◆ **Description of the task**
I need the records below restated word for word, without their pictures.

◆ **Source data**
• • • • •

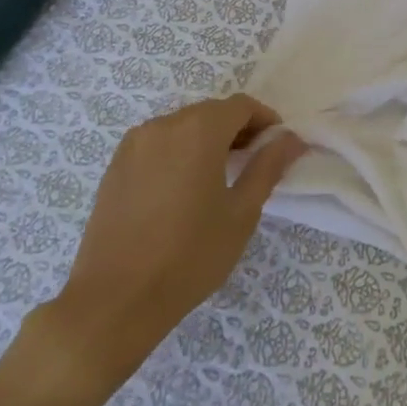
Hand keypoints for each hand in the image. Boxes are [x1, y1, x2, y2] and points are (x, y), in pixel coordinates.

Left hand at [42, 96, 305, 383]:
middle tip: (252, 163)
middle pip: (210, 112)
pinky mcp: (115, 166)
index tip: (276, 147)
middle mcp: (163, 125)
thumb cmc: (190, 255)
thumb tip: (291, 139)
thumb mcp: (241, 213)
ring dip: (206, 139)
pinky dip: (178, 152)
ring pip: (182, 126)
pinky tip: (183, 188)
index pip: (241, 105)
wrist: (116, 299)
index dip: (264, 120)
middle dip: (236, 129)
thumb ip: (268, 167)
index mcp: (198, 130)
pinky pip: (157, 143)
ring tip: (218, 177)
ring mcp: (133, 144)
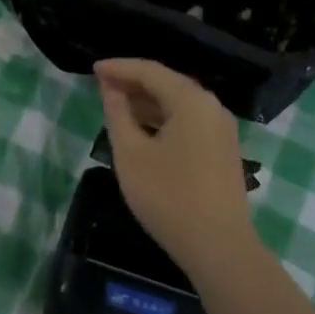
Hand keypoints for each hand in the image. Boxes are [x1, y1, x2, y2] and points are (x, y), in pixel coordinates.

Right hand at [95, 58, 256, 271]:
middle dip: (133, 83)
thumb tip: (111, 88)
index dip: (119, 67)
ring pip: (179, 104)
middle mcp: (211, 107)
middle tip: (101, 86)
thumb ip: (118, 114)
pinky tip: (143, 131)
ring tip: (116, 107)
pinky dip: (163, 119)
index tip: (92, 69)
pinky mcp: (222, 150)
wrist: (218, 246)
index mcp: (191, 101)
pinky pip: (189, 122)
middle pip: (168, 83)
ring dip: (147, 103)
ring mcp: (221, 129)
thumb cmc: (168, 196)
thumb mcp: (131, 154)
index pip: (150, 71)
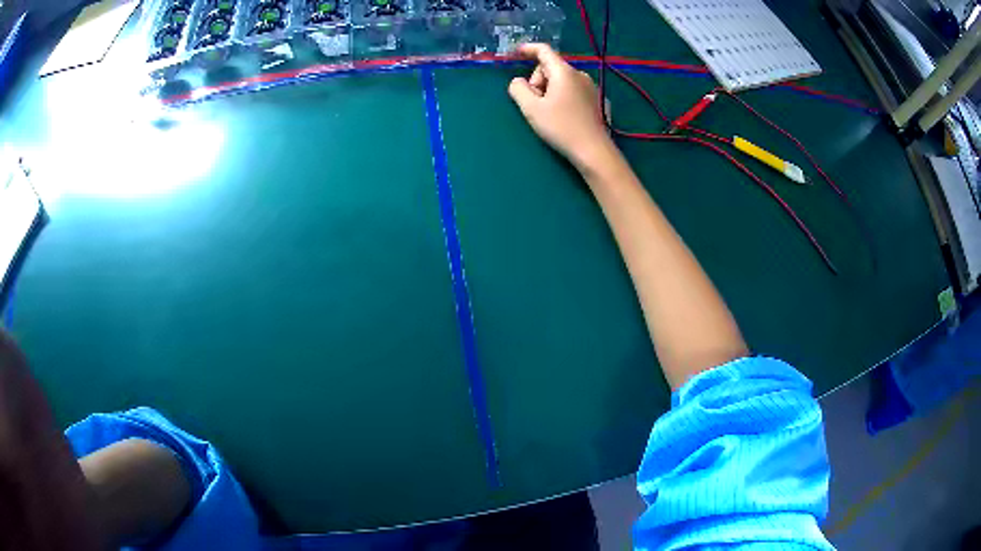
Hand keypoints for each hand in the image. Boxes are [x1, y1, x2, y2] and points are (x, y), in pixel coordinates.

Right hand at [508, 43, 615, 170]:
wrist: (593, 151)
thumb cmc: (561, 127)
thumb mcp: (531, 108)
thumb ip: (518, 89)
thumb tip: (518, 81)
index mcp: (564, 72)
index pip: (544, 50)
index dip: (527, 49)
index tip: (516, 53)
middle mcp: (580, 74)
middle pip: (551, 68)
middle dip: (539, 81)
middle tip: (535, 103)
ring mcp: (591, 87)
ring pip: (562, 80)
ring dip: (550, 90)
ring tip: (549, 112)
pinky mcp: (596, 100)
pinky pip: (573, 90)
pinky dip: (563, 96)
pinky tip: (563, 115)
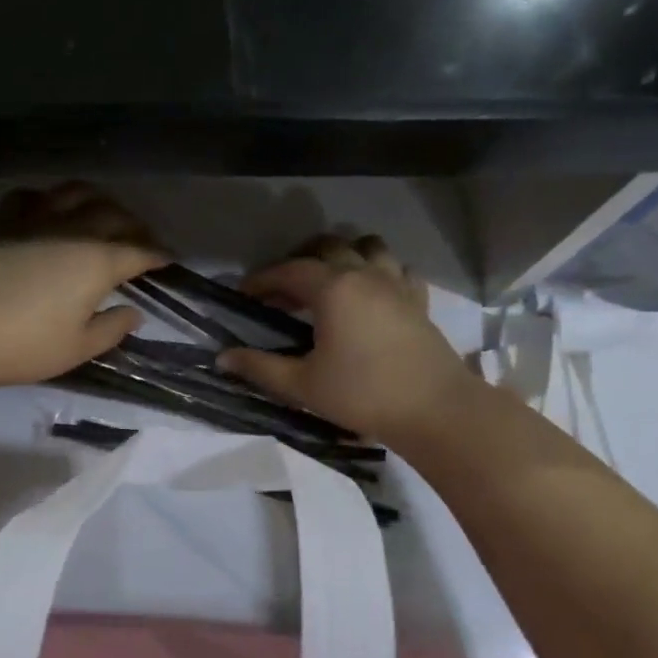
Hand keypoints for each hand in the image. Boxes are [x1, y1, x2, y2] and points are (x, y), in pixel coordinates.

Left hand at [0, 183, 167, 388]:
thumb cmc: (25, 346)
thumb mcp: (77, 348)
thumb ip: (112, 328)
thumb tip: (133, 312)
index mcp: (97, 262)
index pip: (139, 251)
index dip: (158, 254)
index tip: (170, 259)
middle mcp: (72, 231)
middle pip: (113, 215)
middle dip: (135, 225)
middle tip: (142, 238)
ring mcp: (34, 221)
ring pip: (74, 193)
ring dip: (97, 199)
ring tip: (103, 212)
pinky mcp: (1, 222)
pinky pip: (30, 196)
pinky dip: (47, 198)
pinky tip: (48, 209)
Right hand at [217, 234, 475, 447]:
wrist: (435, 411)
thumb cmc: (362, 395)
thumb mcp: (303, 385)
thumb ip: (260, 367)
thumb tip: (223, 358)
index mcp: (333, 288)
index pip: (289, 270)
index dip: (262, 279)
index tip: (243, 294)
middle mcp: (365, 275)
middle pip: (328, 247)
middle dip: (300, 260)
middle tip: (283, 290)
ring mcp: (396, 284)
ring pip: (368, 248)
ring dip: (344, 256)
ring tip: (329, 282)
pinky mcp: (419, 301)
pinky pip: (398, 270)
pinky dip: (380, 272)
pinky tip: (372, 294)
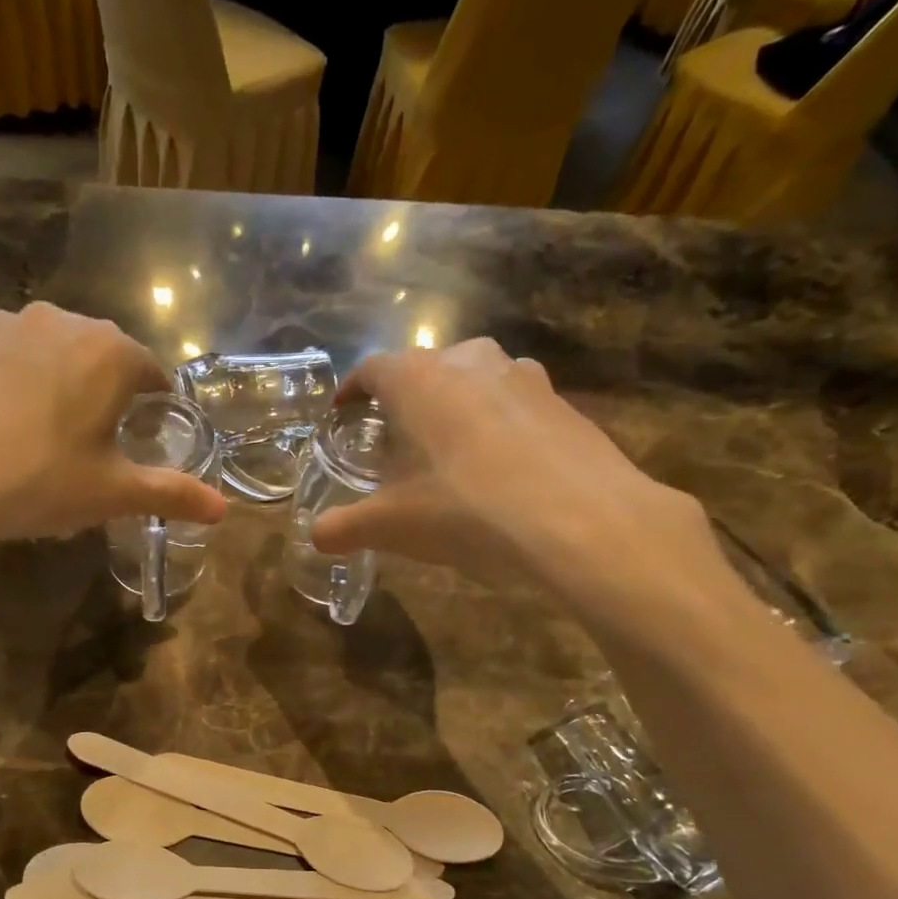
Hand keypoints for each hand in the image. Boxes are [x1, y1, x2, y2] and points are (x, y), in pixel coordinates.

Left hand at [0, 303, 226, 545]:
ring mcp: (4, 324)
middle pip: (101, 357)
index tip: (144, 439)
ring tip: (42, 440)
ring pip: (50, 355)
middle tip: (93, 447)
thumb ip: (172, 494)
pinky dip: (12, 387)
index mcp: (110, 352)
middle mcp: (62, 321)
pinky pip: (4, 361)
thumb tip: (225, 509)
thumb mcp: (112, 493)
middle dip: (106, 395)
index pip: (151, 374)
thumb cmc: (37, 480)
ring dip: (58, 386)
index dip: (154, 408)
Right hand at [310, 340, 730, 632]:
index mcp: (418, 379)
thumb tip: (315, 537)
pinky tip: (499, 468)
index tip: (342, 412)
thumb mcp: (392, 526)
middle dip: (403, 400)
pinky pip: (513, 405)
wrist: (582, 520)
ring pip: (473, 381)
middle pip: (424, 369)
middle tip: (394, 439)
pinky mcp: (562, 402)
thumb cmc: (466, 510)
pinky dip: (496, 425)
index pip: (372, 370)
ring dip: (453, 406)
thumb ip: (345, 527)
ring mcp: (523, 376)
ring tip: (447, 450)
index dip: (351, 391)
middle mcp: (470, 361)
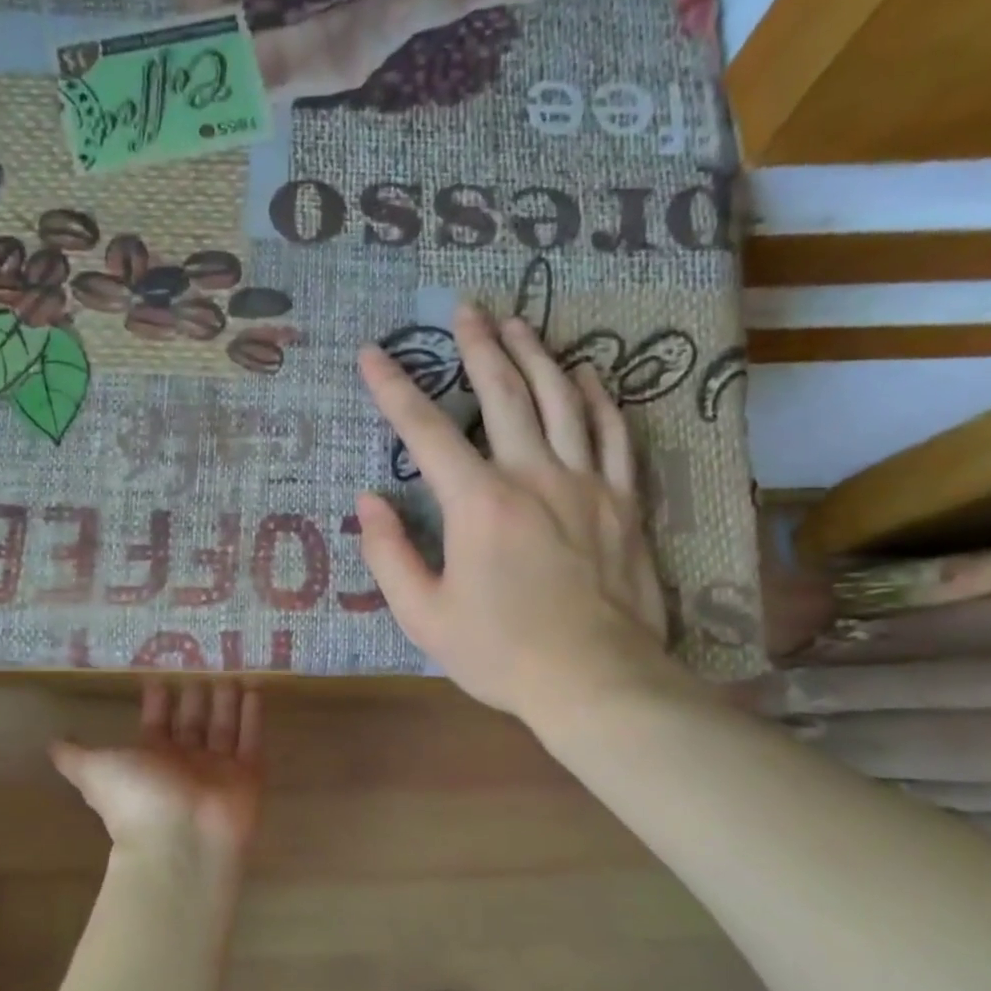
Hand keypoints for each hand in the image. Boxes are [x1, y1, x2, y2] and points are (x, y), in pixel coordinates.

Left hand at [50, 682, 263, 873]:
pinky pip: (251, 738)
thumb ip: (76, 756)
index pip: (156, 723)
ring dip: (227, 701)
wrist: (181, 841)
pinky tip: (255, 687)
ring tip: (231, 672)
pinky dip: (253, 714)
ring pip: (224, 726)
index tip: (160, 676)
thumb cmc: (136, 799)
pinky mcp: (248, 774)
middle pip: (192, 722)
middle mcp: (185, 762)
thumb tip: (50, 745)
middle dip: (196, 697)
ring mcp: (218, 768)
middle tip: (202, 665)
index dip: (157, 701)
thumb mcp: (95, 770)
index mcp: (151, 759)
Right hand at [356, 303, 690, 725]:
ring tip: (519, 323)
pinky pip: (614, 435)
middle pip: (503, 393)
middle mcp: (532, 476)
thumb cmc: (501, 653)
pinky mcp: (623, 502)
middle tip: (466, 309)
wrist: (596, 681)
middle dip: (478, 346)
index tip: (372, 354)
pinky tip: (588, 375)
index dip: (394, 388)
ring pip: (562, 400)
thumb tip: (367, 502)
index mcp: (478, 503)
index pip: (426, 430)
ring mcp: (585, 484)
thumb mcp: (423, 616)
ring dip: (537, 355)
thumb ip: (389, 555)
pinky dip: (599, 399)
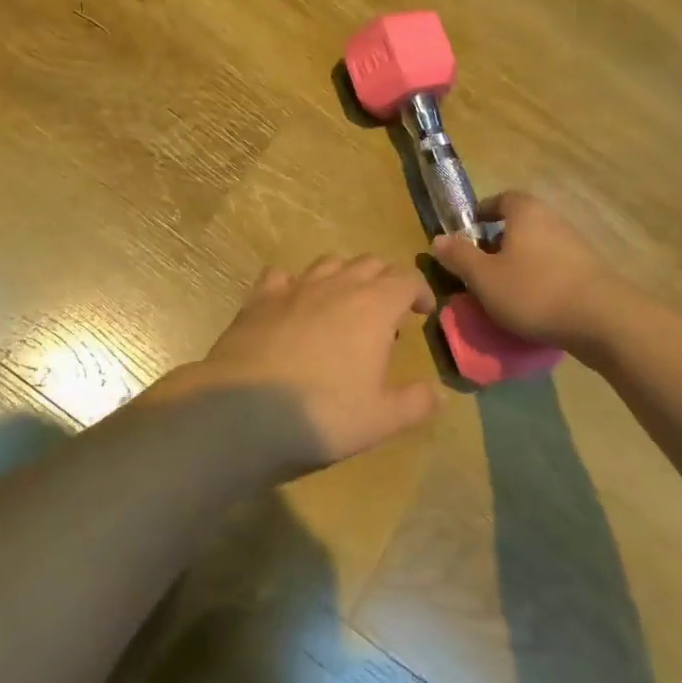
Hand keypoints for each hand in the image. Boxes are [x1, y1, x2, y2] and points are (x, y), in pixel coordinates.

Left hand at [148, 256, 440, 472]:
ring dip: (343, 277)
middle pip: (369, 263)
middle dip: (384, 281)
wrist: (244, 412)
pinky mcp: (258, 299)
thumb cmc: (323, 414)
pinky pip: (280, 275)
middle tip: (386, 312)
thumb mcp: (381, 419)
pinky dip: (294, 284)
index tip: (422, 312)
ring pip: (328, 263)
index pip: (406, 279)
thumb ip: (415, 403)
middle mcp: (336, 286)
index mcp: (373, 306)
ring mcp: (294, 288)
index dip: (419, 291)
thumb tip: (437, 394)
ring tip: (343, 306)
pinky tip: (292, 305)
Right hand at [431, 191, 609, 348]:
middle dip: (498, 241)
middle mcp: (553, 221)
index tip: (469, 230)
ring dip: (519, 262)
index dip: (484, 211)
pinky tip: (531, 304)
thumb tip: (437, 239)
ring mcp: (576, 246)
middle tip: (479, 265)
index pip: (503, 198)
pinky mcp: (590, 273)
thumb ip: (459, 257)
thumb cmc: (533, 291)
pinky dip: (539, 279)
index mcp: (526, 213)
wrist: (602, 320)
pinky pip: (554, 268)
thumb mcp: (484, 277)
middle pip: (521, 223)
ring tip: (502, 289)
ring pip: (538, 247)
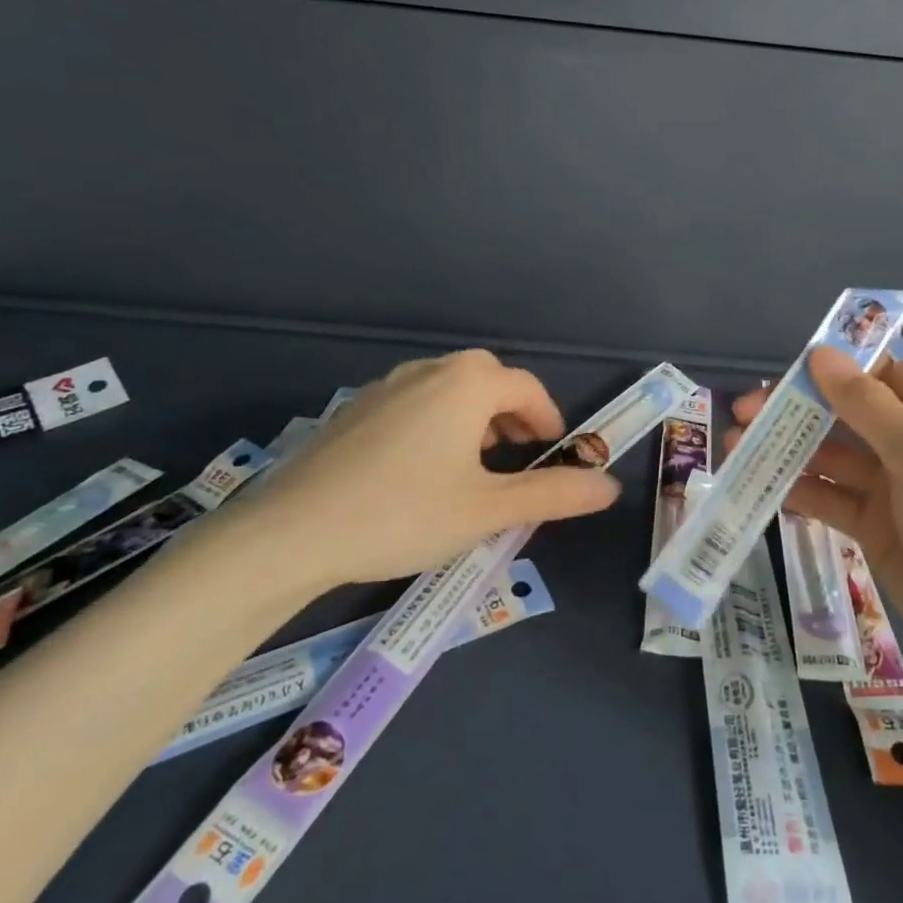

• • • • •

◆ **Answer to this task**
Hand keypoints for each hand in the image. Boxes are [x1, y1, x2, y2] and points are (x, y), in pixel coordinates.

Left hand at [42, 96, 305, 383]:
middle tip: (252, 163)
middle pip: (210, 112)
pinky mcp: (115, 166)
index tip: (276, 147)
middle mcp: (163, 125)
thumb cmc: (190, 255)
thumb tip: (291, 139)
thumb mcp: (241, 213)
ring dip: (206, 139)
pinky dip: (178, 152)
ring pip: (182, 126)
pinky tip: (183, 188)
index pip: (241, 105)
wrist: (116, 299)
index dip: (264, 120)
middle dip: (236, 129)
thumb ip: (268, 167)
index mcp: (198, 130)
pinky pip: (157, 143)
ring tip: (218, 177)
ring mcp: (133, 144)
Hand keypoints for each hand in the image. Boxes are [x1, y1, x2, y2] and points are (x, y), in pixel coordinates.

Right hand at [95, 58, 256, 271]:
middle dip: (133, 83)
thumb tip: (111, 88)
index dip: (119, 67)
ring pip: (179, 104)
middle mcp: (211, 107)
middle tip: (101, 86)
thumb ip: (118, 114)
pinky tip: (143, 131)
ring tip: (116, 107)
pinky dip: (163, 119)
index tip: (92, 69)
pinky mcp: (222, 150)
wrist: (218, 246)
index mcp: (191, 101)
pinky pip: (189, 122)
middle pip: (168, 83)
ring dip: (147, 103)
ring mcp: (221, 129)
thumb cmc: (168, 196)
thumb mcp: (131, 154)
index pip: (150, 71)
Hand keypoints for each hand in the image. Boxes are [x1, y1, x2, y2] and points are (x, y), in pixel coordinates.

Right hand at [508, 43, 615, 170]:
wrist: (593, 151)
thumb cmc: (561, 127)
thumb mcp: (531, 108)
thumb ip: (518, 89)
thumb tip: (518, 81)
index mcp: (564, 72)
index pip: (544, 50)
index dip: (527, 49)
index tip: (516, 53)
middle mcp: (580, 74)
middle pip: (551, 68)
middle dip: (539, 81)
middle tip: (535, 103)
ring mcp: (591, 87)
ring pip: (562, 80)
ring dip: (550, 90)
ring tip: (549, 112)
pinky mcp: (596, 100)
pinky pip: (573, 90)
pinky dip: (563, 96)
pinky tip: (563, 115)
Hand keypoints for each hand in the image. Boxes are [x1, y1, x2, y2] and points are (x, y), in pixel coordinates.

Left hand at [0, 183, 167, 388]:
thumb cmc: (25, 346)
thumb mcp: (77, 348)
thumb ip: (112, 328)
thumb tip: (133, 312)
index mcp: (97, 262)
index pip: (139, 251)
index dip: (158, 254)
index tip: (170, 259)
middle mcp: (72, 231)
middle pip: (113, 215)
middle dip: (135, 225)
middle tip: (142, 238)
ring mcp: (34, 221)
ring pip: (74, 193)
ring dip: (97, 199)
ring tip: (103, 212)
pinky mcp: (1, 222)
pinky pip: (30, 196)
pinky dip: (47, 198)
pinky tip: (48, 209)
Right hand at [217, 234, 475, 447]:
wrist: (435, 411)
thumb cmc: (362, 395)
thumb mcp: (303, 385)
thumb ip: (260, 367)
thumb tip: (223, 358)
index mcp: (333, 288)
index pip: (289, 270)
index dip: (262, 279)
index tip: (243, 294)
middle mcp: (365, 275)
middle pip: (328, 247)
middle dip: (300, 260)
middle tip: (283, 290)
ring mcp: (396, 284)
ring pip: (368, 248)
ring dip: (344, 256)
ring tip: (329, 282)
pinky mcp: (419, 301)
pinky pip: (398, 270)
pinky dip: (380, 272)
pinky tip: (372, 294)
Hand keypoints for each hand in the image. Boxes are [x1, y1, x2, y2] and points are (x, y), in pixel coordinates.

Left hand at [0, 303, 226, 545]:
ring mcp: (4, 324)
middle pip: (101, 357)
index tip: (144, 439)
ring tip: (42, 440)
ring pip: (50, 355)
middle tip: (93, 447)
thumb ip: (172, 494)
pinky dip: (12, 387)
index mcp: (110, 352)
middle mcp: (62, 321)
pinky pip: (4, 361)
thumb tip: (225, 509)
thumb mcp: (112, 493)
middle dip: (106, 395)
index pip: (151, 374)
thumb cmc: (37, 480)
ring dip: (58, 386)
index dip: (154, 408)
Right hand at [310, 340, 730, 632]:
index mcp: (418, 379)
thumb tip: (315, 537)
pinky tip: (499, 468)
index tip: (342, 412)
thumb mcp: (392, 526)
middle dip: (403, 400)
pinky pip: (513, 405)
wrist: (582, 520)
ring pip: (473, 381)
middle pip: (424, 369)
middle tip: (394, 439)
pinky mcp: (562, 402)
thumb cmc: (466, 510)
pinky dip: (496, 425)
index pip: (372, 370)
ring dip: (453, 406)
thumb ip: (345, 527)
ring mcp: (523, 376)
ring tip: (447, 450)
index dip: (351, 391)
middle mcp: (470, 361)
Hand keypoints for each hand in the image. Boxes are [x1, y1, x2, y2] and points are (x, y), in pixel coordinates.

Left hand at [50, 682, 263, 873]:
pinky pip: (251, 738)
thumb ip: (76, 756)
index pip: (156, 723)
ring dip: (227, 701)
wrist: (181, 841)
pinky tip: (255, 687)
ring tip: (231, 672)
pinky dip: (253, 714)
ring pip: (224, 726)
index tip: (160, 676)
thumb cmc: (136, 799)
pinky mcp: (248, 774)
middle pip: (192, 722)
middle mcp: (185, 762)
thumb tip: (50, 745)
middle dip: (196, 697)
ring mcp: (218, 768)
middle tip: (202, 665)
index dip: (157, 701)
thumb mcp: (95, 770)
index mcp: (151, 759)
Right hand at [356, 303, 690, 725]:
ring tip: (519, 323)
pinky pip: (614, 435)
middle pip: (503, 393)
middle mcp: (532, 476)
thumb cmc: (501, 653)
pinky mcp: (623, 502)
middle tip: (466, 309)
wrist: (596, 681)
middle dip: (478, 346)
index tip: (372, 354)
pinky tip: (588, 375)
index dip: (394, 388)
ring pip: (562, 400)
thumb tip: (367, 502)
index mcp: (478, 503)
index pip: (426, 430)
ring mcp: (585, 484)
thumb mcp: (423, 616)
ring dip: (537, 355)
thumb ip: (389, 555)
pinky dip: (599, 399)
Hand keypoints for each hand in the image. Boxes are [x1, y1, x2, y2] and points are (x, y), in pixel coordinates.

Left hand at [148, 256, 440, 472]:
ring dip: (343, 277)
middle pip: (369, 263)
middle dip: (384, 281)
wrist: (244, 412)
pinky mcp: (258, 299)
thumb cmc: (323, 414)
pinky pip: (280, 275)
middle tip: (386, 312)
thumb mcp: (381, 419)
pinky dip: (294, 284)
index tip: (422, 312)
ring pip: (328, 263)
index pip: (406, 279)
thumb ip: (415, 403)
middle mcp: (336, 286)
index mcp: (373, 306)
ring mcp: (294, 288)
index dip: (419, 291)
thumb tip: (437, 394)
ring tip: (343, 306)
pinky tip: (292, 305)
Right hand at [431, 191, 609, 348]:
middle dip: (498, 241)
middle mcp: (553, 221)
index tip: (469, 230)
ring dip: (519, 262)
index dip: (484, 211)
pinky tip: (531, 304)
thumb tip: (437, 239)
ring mcp: (576, 246)
middle tip: (479, 265)
index pip: (503, 198)
pinky mcp: (590, 273)
thumb ip: (459, 257)
thumb cmc: (533, 291)
pinky dip: (539, 279)
index mcp: (526, 213)
wrist: (602, 320)
pinky pip: (554, 268)
thumb mcp: (484, 277)
middle pip: (521, 223)
ring tip: (502, 289)
ring pip: (538, 247)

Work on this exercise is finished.